Hélène Merlin-Kajman : Mais le respect a une dimension importante peut-être, à préserver : c’est le respect de soi. En ce sens aussi, on voit comment il ne faudrait pas confondre l’autorité/civilité et l’arbitraire/pouvoir : si l’autorité ménage l’autre, ménage sa position de sujet (le respect de lui-même), ce qui signifie aussi qu’il peut toujours , à un moment donné, argumenter de manière contradictoire, alors, elle n’est pas arbitraire.
Pour conclure, à mon sens, ce monde marqué par le respect, et qui appelle des conduites d’irrespect pour ne pas laisser le respect conduire à un monde mort où on ne se souviendrait même plus que le respect sert à construire des limites (c’est-à-dire où on ne se souviendrait même plus qu’il y a autre chose que l’espace social balisé par le respect), ce monde où la dialectique respect/irrespect fait vibrer les limites, eh bien, je crois qu’il n’existe plus : aujourd’hui, on n’est pas étouffé par le respect.
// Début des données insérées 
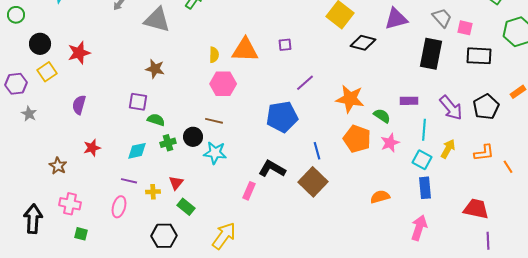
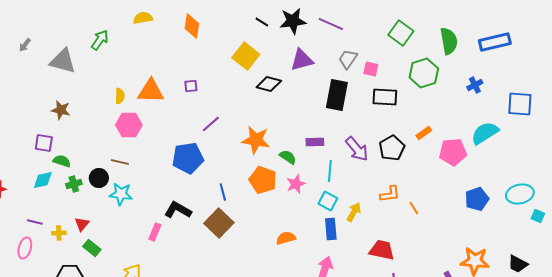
gray trapezoid: (442, 18) -> (348, 59), turned -105
yellow arrow: (448, 149) -> (354, 212), moved
cyan diamond: (137, 151) -> (43, 180), moved

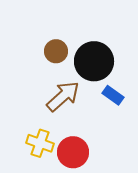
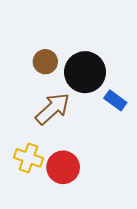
blue rectangle: (113, 95) -> (115, 100), moved

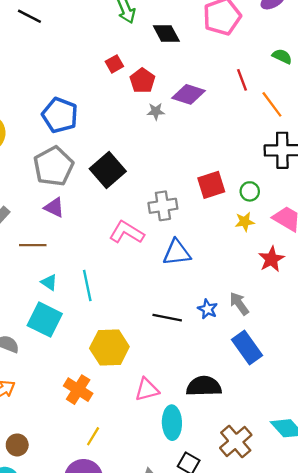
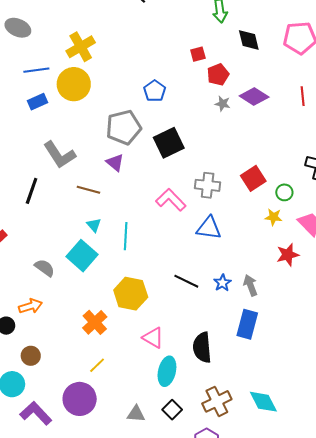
blue pentagon: (60, 115) -> (155, 91), moved, size x0.7
red square: (211, 185) -> (253, 178), turned -30
blue rectangle: (247, 348) -> (247, 324), turned 36
black semicircle: (204, 386) -> (202, 347), turned -108
pink triangle: (147, 390) -> (153, 338), turned 30

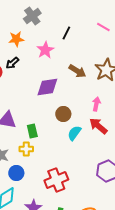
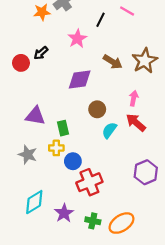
pink line: (103, 27) -> (127, 11), moved
orange star: (16, 39) -> (42, 12), moved
blue circle: (16, 173) -> (73, 161), moved

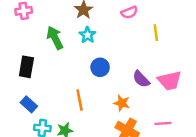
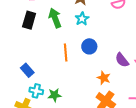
black rectangle: (26, 67) -> (29, 20), moved
orange line: (80, 100) -> (66, 53), moved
En revanche, on risque de retomber dans l’instauration d’une forme de respect rigidifiant, par commodité. Ce monde n’existe plus comme monde dominant, mais il n’est pas oublié. Et dans la mesure où l’éloge de l’irrespect est aussi un éloge du respect, parce que les deux attitudes touchent au sacré, nous devons penser la civilité autrement, en dehors. C’est du reste ce qu’ndique l’autre texte de Jean-Michel Besnier que nous n’avons pas eu le temps de discuter.